Introduction
Hello everyone, I'm going to share my screen to talk to you today about white hydrogen. I'm Virginie Cartier, I'm a chemist by training, I worked 21 years in energy companies in France and the United States. Today, I'm an associate professor at UCLY, a university located in Lyon, with CSR — corporate social responsibility — as my specialty and expertise, and more specifically renewable energies including biogas and hydrogen.
Today I'm going to present and share some elements about white hydrogen, which I believe is an asset for France, for its ecological transition and for energy sovereignty, which is at the heart of current debates.
The National Hydrogen Strategy
The national hydrogen strategy was published in 2020 and updated in 2025. It relies on four levers :
— Environmental challenges, meaning the decarbonization of industry and transport
— Economic challenges, with hydrogen offering a real opportunity to create and consolidate an industrial sector and ecosystem that creates jobs
— The energy sovereignty challenge — reducing our dependence on hydrocarbon imports
— Technological independence, with the development of electrolyzers that can operate in different situations with different types of performance
Quantified Objectives
Total investment : €15 billion, with France 2030 funding of €6 billion.

REQUIRED ACTION: Retype the passage of the white hydrogen text starting at "Introduction" and ending at "biogas and hydrogen.".

SUPPLIED RECORDS:
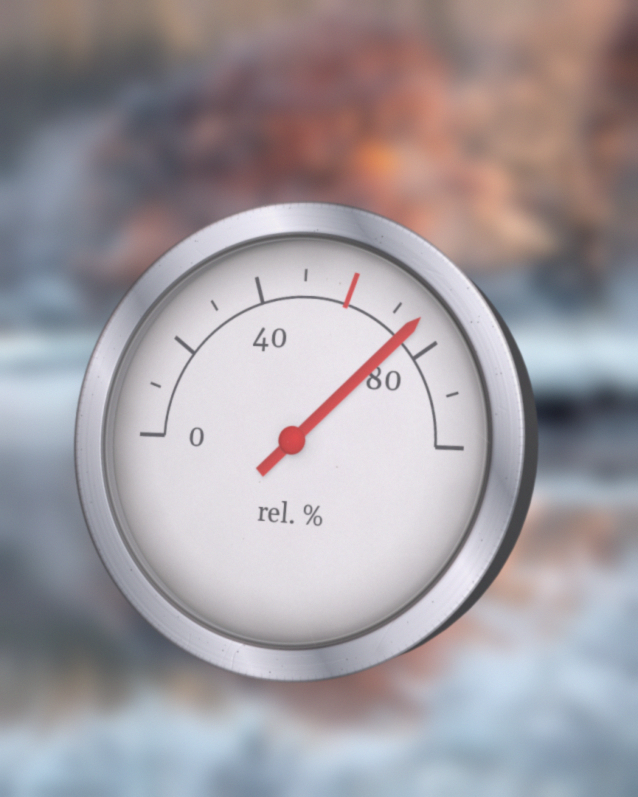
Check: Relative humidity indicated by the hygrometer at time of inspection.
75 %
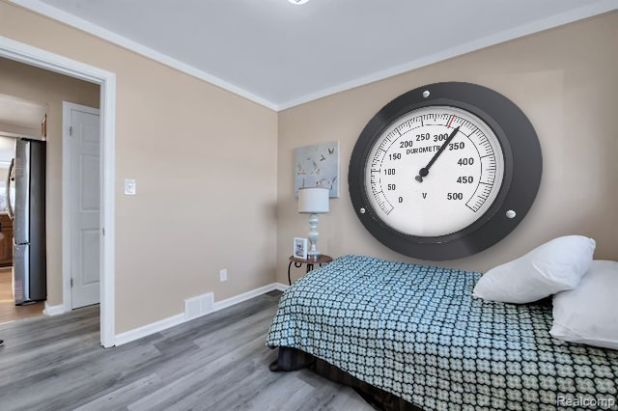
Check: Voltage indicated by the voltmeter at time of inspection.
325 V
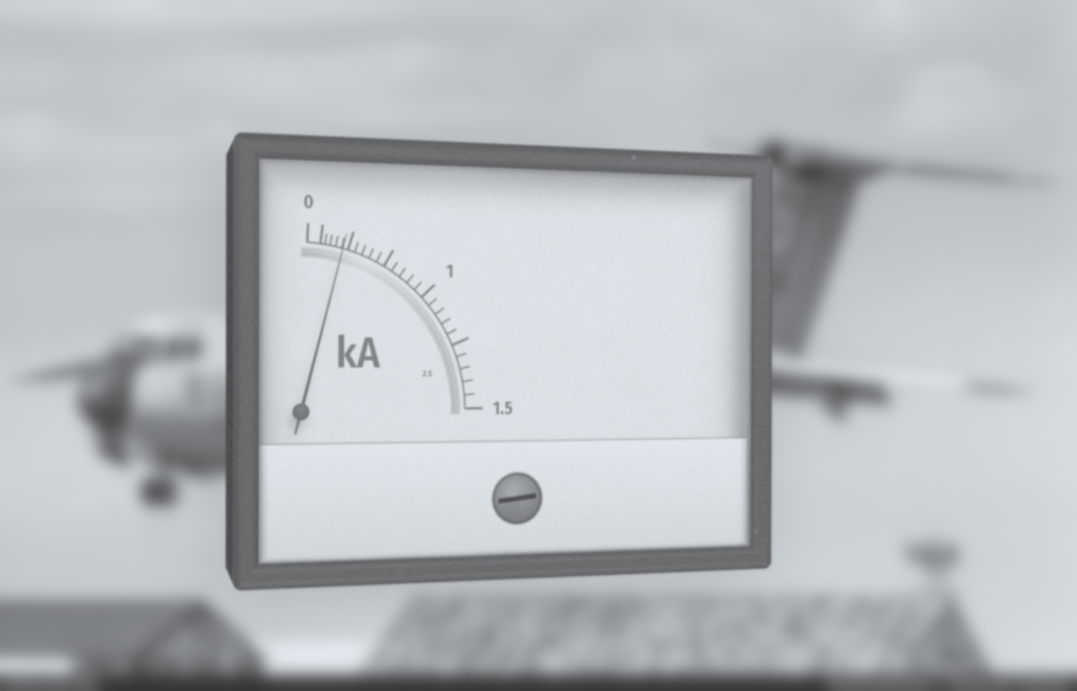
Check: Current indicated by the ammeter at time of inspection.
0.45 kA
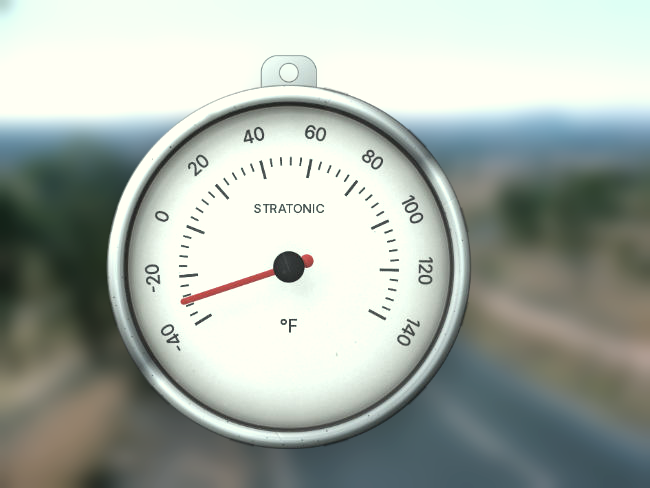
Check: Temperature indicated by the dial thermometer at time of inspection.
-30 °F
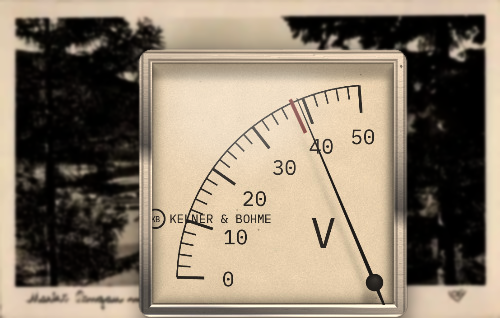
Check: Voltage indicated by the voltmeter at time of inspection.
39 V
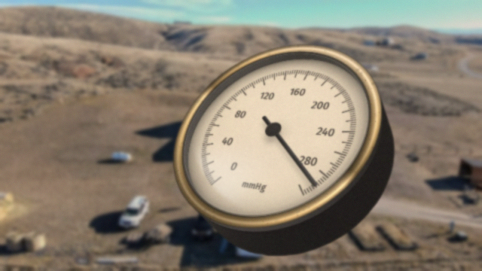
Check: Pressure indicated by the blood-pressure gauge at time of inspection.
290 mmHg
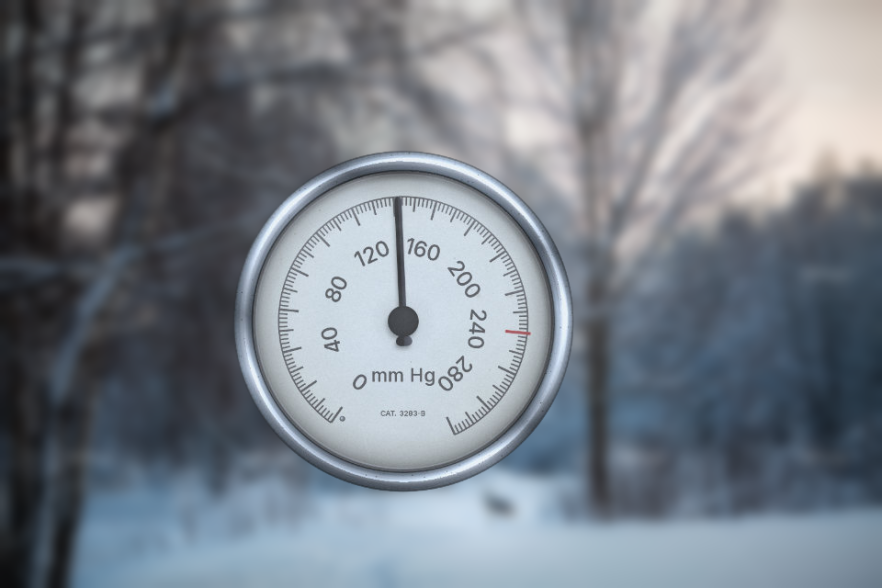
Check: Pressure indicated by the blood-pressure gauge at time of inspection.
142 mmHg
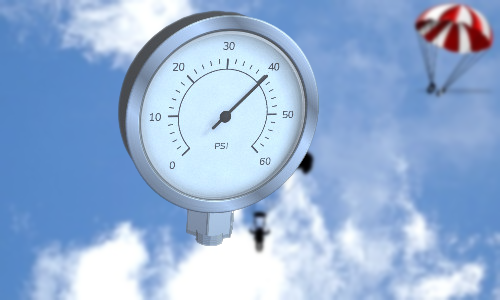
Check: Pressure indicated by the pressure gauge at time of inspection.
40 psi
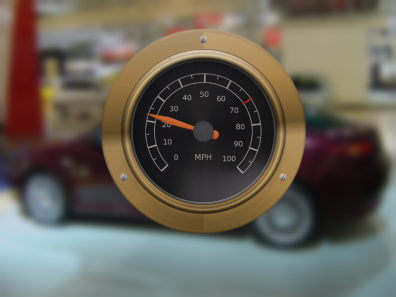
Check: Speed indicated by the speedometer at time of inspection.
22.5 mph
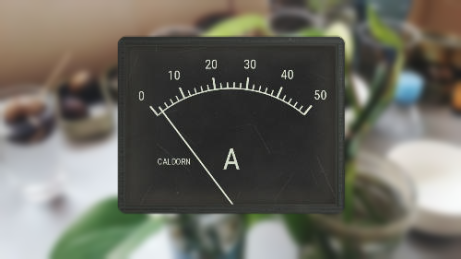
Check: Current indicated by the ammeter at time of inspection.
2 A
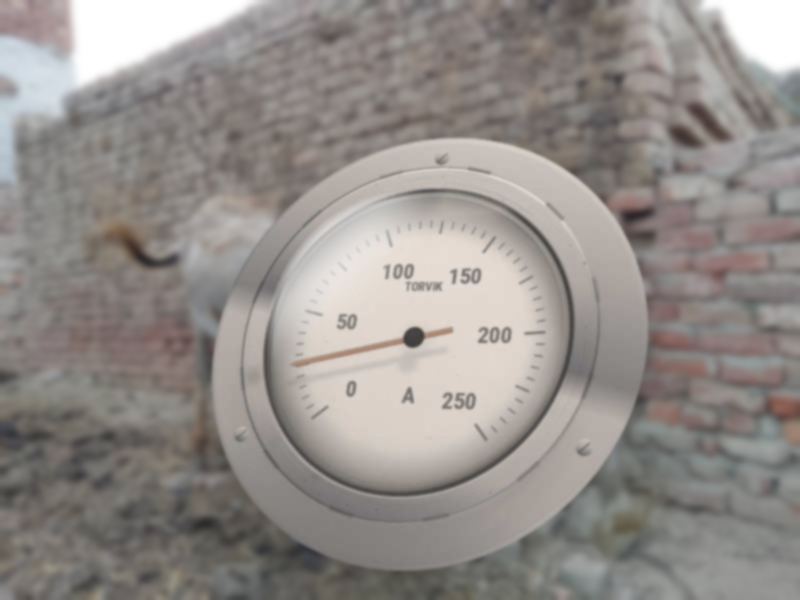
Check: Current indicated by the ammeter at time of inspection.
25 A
* * *
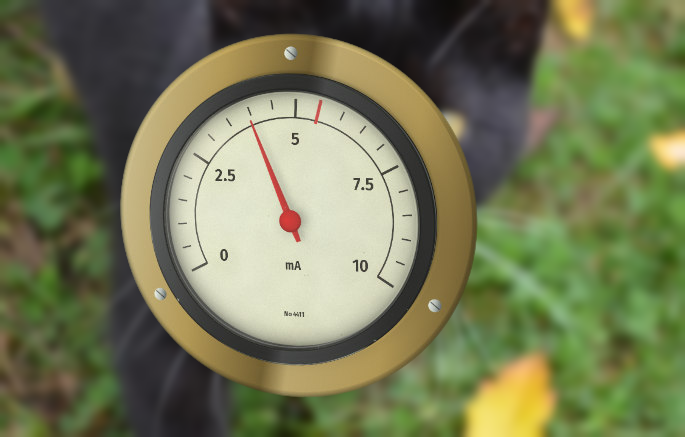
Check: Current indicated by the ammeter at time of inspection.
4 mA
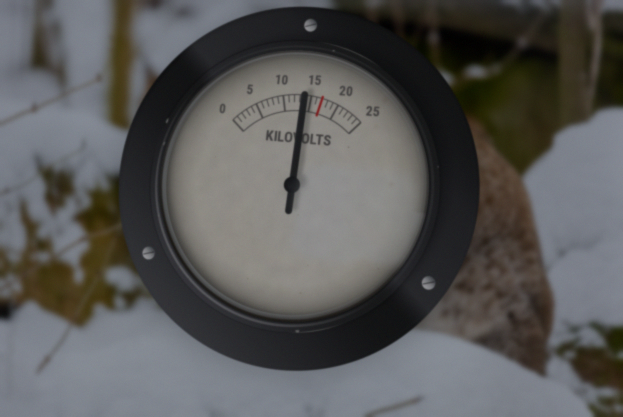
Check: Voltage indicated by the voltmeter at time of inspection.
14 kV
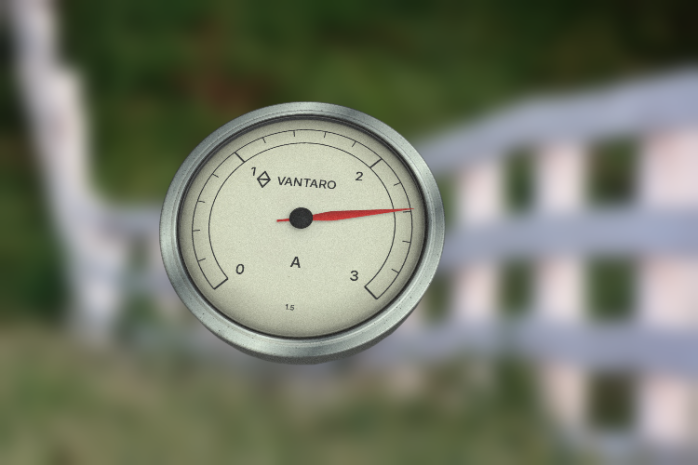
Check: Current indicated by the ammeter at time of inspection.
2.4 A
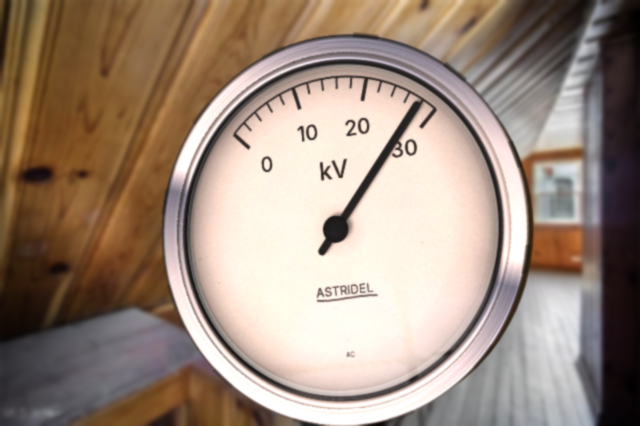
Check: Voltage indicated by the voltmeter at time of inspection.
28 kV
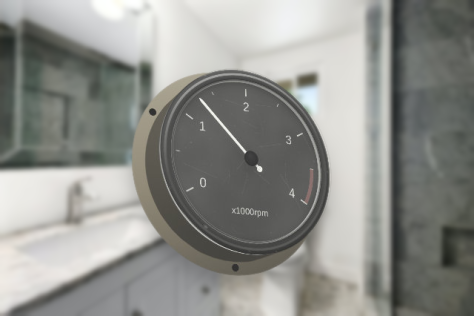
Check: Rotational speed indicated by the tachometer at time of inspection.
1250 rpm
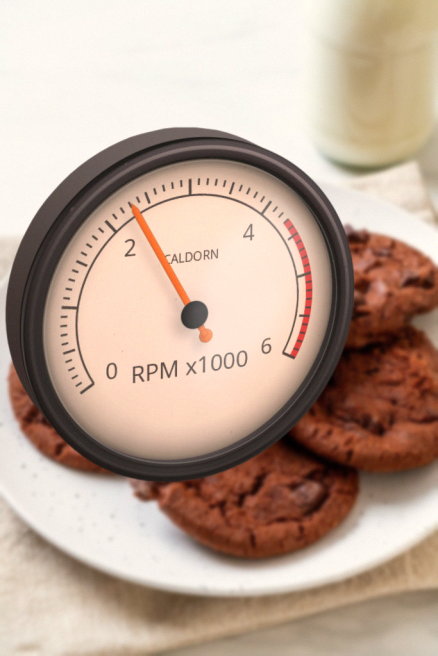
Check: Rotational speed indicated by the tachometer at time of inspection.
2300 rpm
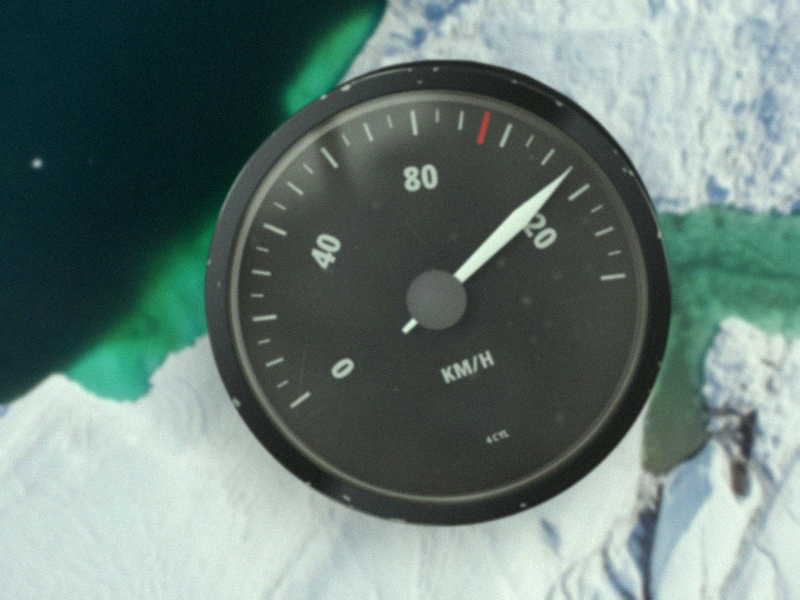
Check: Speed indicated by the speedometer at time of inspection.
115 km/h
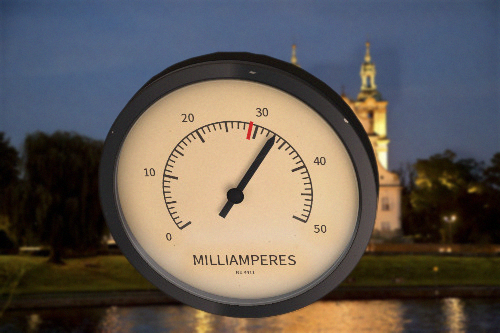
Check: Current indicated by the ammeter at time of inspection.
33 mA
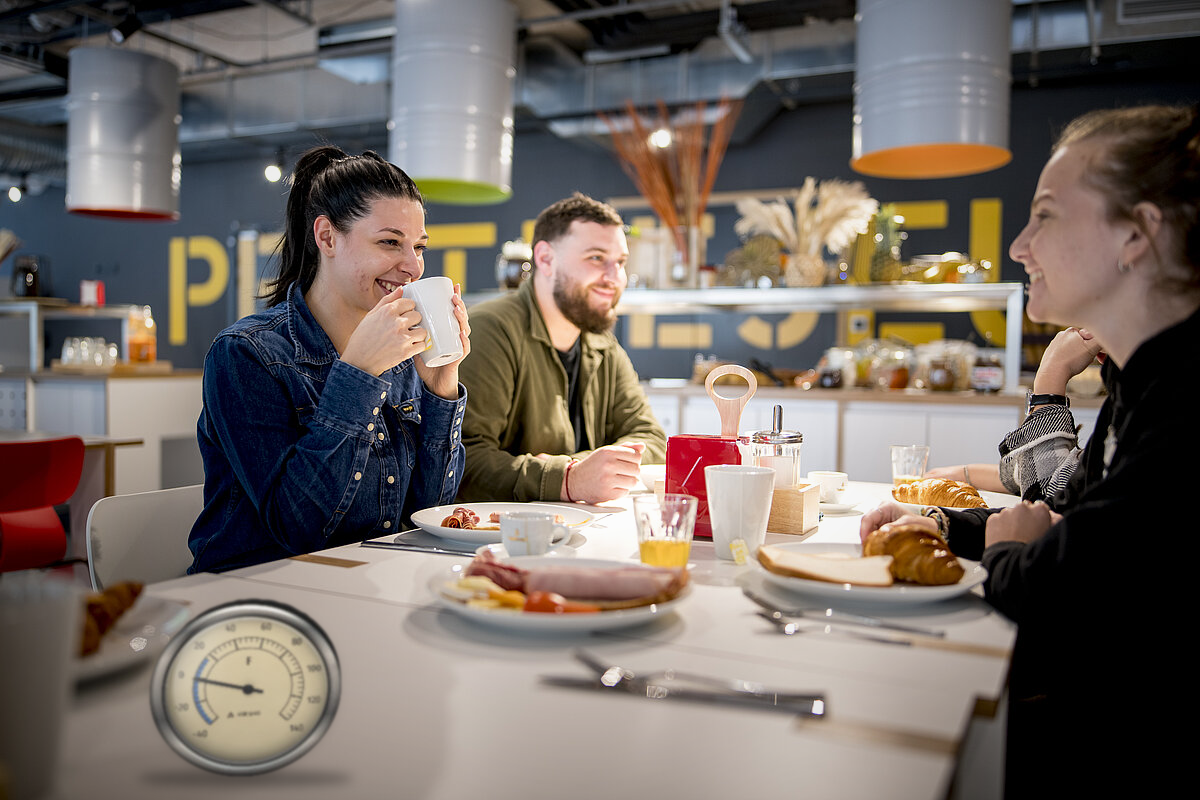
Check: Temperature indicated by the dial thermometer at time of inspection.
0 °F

SOLUTION TO THE EXERCISE:
Introduction
Hello everyone, I'm going to share my screen to talk to you today about white hydrogen. I'm Virginie Cartier, I'm a chemist by training, I worked 21 years in energy companies in France and the United States. Today, I'm an associate professor at UCLY, a university located in Lyon, with CSR — corporate social responsibility — as my specialty and expertise, and more specifically renewable energies including biogas and hydrogen.